I'm talking about hitting OS or resource limits. Let's say a server is configured to time-out requests after 2 minutes. A malicious client could do something like...

Every second:

1. Open 40 connections to the server.

2. For all open connections, send one byte.

Repeat indefinitely.

Steady state would be reached at 4,800 open connections. At 1 byte of actual data per second per connection, data plus TCP overhead would use around 200KB/s of bandwidth. The server would have to run 4,800 threads to handle this load. Depending on memory usage per thread, this could exhaust the server's RAM.

There are ways to mitigate this simple example attack, but the only way to defend against more sophisticated variants is to break the one-thread-per-connection relationship.

What i am truely missing is a good benchmark and comparisons between async vs sync. It seems true that everybody says that async is best but i don't see much evidence. For example, how should 4800 threads exhaust the servers RAM when the thread stack size can be as small as 48kB. That's a round 200MB of memory.

I'm not saying that the threaded approach is better, but that almost everyone comes around with some theoretical statement but nobody seems to care to find hard evidence.

You are right to distrust these claims. The reality is that threads can be significantly faster than async -- async code has to do a lot of bookkeeping and that bookkeeping has overhead. OTOH, threads have their own kind of overhead that can also be bad.

The slide deck that bysin linked above is pretty good:

http://www.mailinator.com/tymaPaulMultithreaded.pdf

This is by Paul Tyma, who at the time worked on Google's Java infrastructure team with Josh Bloch and other people who know what they're doing. Apparently he found threads to be faster in a number of benchmarks.

Ultimately which is actually faster will always depend on your use case.

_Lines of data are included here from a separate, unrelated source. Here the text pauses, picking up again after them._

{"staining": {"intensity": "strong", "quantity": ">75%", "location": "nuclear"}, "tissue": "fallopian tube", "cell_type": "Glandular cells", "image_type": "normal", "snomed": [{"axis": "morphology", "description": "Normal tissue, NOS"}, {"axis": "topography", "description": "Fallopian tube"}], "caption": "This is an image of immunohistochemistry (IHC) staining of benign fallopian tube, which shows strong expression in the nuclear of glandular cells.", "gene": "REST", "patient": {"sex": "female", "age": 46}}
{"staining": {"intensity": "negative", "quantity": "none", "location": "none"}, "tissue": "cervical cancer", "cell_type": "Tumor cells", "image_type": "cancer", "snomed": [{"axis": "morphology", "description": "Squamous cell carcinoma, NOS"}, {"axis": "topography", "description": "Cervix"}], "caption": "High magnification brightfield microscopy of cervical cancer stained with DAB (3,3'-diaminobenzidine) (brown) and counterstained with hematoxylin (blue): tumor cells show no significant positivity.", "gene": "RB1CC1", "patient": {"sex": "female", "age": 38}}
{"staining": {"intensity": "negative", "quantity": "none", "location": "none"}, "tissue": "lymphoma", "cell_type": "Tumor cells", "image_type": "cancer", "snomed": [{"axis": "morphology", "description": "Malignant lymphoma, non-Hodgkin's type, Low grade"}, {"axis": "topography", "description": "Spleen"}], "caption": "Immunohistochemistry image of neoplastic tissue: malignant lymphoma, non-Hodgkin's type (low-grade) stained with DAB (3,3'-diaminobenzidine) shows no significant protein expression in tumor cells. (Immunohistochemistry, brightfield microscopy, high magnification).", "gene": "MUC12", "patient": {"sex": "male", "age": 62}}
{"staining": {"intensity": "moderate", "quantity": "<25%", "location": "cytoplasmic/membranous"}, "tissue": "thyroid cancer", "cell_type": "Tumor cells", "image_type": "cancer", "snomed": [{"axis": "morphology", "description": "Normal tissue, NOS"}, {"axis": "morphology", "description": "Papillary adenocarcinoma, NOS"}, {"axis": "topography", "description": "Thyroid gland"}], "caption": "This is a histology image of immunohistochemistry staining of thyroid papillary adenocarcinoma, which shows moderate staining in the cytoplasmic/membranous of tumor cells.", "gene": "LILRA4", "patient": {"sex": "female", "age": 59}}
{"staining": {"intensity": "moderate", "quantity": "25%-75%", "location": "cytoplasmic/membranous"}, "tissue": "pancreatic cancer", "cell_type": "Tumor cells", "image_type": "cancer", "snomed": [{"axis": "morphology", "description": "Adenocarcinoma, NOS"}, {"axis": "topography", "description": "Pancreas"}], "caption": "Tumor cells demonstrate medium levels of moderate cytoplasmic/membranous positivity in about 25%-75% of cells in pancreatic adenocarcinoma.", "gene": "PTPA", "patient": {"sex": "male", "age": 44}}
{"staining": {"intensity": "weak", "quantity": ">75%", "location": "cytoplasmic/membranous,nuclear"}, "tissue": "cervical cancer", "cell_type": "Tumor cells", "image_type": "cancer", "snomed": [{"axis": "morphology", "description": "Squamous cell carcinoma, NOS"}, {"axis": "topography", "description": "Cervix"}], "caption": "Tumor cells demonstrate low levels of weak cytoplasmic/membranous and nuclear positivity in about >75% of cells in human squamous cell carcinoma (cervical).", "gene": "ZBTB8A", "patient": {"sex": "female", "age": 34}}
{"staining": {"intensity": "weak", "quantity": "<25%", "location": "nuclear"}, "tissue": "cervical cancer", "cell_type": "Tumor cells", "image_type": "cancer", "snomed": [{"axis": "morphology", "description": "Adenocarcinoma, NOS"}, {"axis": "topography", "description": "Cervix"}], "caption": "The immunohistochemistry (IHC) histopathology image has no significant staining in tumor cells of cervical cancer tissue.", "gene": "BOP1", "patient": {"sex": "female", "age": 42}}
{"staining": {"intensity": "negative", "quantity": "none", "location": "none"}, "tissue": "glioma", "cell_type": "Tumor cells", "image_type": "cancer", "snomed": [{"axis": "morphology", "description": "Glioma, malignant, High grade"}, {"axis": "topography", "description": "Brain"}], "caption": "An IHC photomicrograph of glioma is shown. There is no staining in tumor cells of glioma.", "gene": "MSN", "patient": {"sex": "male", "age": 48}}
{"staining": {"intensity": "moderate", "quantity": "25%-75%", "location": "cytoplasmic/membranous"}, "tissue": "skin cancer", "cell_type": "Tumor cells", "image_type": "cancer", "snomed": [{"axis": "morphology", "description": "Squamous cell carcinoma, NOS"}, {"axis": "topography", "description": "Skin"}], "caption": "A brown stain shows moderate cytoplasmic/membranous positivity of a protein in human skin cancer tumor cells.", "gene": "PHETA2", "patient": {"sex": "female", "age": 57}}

Unfortunately this means that general benchmarks aren't all that useful; you need to benchmark your system. And you aren't going to write your whole system both ways in order to find out which is faster. So probably you should just choose the style you're more comfortable with.

Async is kind of like libertarianism: It works pretty well in some cases, pretty poorly in others, but it has a contingent of fans who think they've discovered some magic solution to all problems and if you disagree then you must just not understand and you need to be educated.

(Note: The code I've been writing lately is heavily async, FWIW.)

Why is 4800 threads a problem, and 4800 heap-allocated callbacks not a problem? Are you assuming a thread consumes significantly more memory than the state you'd need to allocate in the async case? This isn't necessarily true.